Jong Nam’s case, though, is indeed special — he’s got the Chinese on his side. They may not appreciate his odd deprecatory comments to Japanese reporters who’ve found him in the casinos, on the street, even on one occasion in a Macau bus, but last thing they want is the embarrassment of a high-profile killing on their turf.

The notion of getting rid of Kim Jong Nam, however, is not new.

After his mother, actress Song Hye Rim, died in a hospital in Moscow in 2002, the lady who should theoretically have been his stepmother, Ko Yong Hui, is believed to have thought it would be a good idea if Jong Nam just “disappeared” during travels to Europe.

Ko, of course, was pressing for the succession of one of the two sons she had during her relationship, never quite a marriage, with Kim Jong Il, before she too died overseas — of cancer in Paris in 2004.

By that time Kim Jong Nam had more or less lost out thanks to his profligate lifestyle, revealed in 2001 when he was caught trying to enter Japan through Tokyo’s Narita airport carrying a phony Dominican passport. He only wanted, he said, to take his 4-year-old son to Disneyland, but he never really lived down that incident.

More or less in exile, however, Jong Nam poses a threat that North Korea’s paranoid regime doesn’t need. The regime by now has mentioned Ko, who was born in Japan, a member of a North Korean dance troupe when Kim Jong Il first spotted her, as Kim Jong Un’s mother.

Memories of Jong Nam’s late mother have faded into oblivion, but her only son lives on as a persistent critic who might some day want to be a contender for power.

North Korea’s public-relations machine has no problem denouncing South Korean “puppets,” promising “punishment” for any and all of them and spewing out one unlikely tale after another about Kim Jong Un’s prowess.

By now the North even has a sure avenue to foreign audiences through a newly opened Associated Press “bureau” in Pyongyang staffed by two North Koreans.

Presumably they’ve both been well briefed by their North Korean handlers on just what they can file.
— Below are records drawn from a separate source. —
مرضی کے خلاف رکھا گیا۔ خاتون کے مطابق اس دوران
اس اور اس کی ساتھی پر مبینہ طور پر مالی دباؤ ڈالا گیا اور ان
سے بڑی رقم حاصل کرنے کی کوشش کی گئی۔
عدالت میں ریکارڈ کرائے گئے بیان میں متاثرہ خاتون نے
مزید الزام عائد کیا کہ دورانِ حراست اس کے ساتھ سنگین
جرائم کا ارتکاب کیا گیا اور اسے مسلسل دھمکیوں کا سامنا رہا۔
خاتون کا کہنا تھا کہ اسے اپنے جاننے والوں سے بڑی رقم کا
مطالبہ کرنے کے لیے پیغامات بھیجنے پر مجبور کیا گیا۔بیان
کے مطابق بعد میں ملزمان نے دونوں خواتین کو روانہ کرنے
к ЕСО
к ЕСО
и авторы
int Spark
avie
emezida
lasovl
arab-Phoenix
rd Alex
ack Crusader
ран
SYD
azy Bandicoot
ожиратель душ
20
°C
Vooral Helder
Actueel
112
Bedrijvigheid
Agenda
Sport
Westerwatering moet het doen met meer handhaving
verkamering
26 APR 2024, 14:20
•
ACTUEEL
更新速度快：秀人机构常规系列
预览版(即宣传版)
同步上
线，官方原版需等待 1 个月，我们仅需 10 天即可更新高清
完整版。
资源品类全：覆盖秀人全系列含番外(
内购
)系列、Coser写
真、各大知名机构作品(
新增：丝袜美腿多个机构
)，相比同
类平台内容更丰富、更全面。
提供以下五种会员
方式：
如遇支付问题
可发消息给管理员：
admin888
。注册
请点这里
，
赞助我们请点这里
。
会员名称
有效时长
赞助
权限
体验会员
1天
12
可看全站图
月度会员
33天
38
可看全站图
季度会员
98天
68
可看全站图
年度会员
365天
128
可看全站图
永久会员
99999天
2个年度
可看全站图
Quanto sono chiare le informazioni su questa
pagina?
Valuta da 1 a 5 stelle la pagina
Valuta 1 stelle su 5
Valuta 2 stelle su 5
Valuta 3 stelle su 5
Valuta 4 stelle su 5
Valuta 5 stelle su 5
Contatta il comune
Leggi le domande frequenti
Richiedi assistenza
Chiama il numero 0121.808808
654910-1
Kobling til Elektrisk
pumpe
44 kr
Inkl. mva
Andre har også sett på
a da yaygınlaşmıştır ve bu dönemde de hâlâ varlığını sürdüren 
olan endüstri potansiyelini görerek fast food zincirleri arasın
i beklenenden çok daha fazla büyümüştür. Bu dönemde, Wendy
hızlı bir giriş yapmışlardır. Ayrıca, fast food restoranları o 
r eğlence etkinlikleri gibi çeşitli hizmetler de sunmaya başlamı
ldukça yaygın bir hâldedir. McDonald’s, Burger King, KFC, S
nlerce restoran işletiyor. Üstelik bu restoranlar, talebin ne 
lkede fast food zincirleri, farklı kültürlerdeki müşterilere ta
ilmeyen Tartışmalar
Assuming they would like to avoid consignment to the gulag, they can be counted on to report statements and editorials as if they were news while ignoring anything to do with the inner struggle for power, much less, horrors, horrendous human-rights abuses that North Korea always denies.

Not so Kim Jong Nam. With his views now on the record, he’s emerged as a font of wisdom and insight into his late father’s fiefdom. His comments so far have been on target — as damaging as the missiles that North Korea continues to test-fire in a show of power that hides any explosions beneath the surface.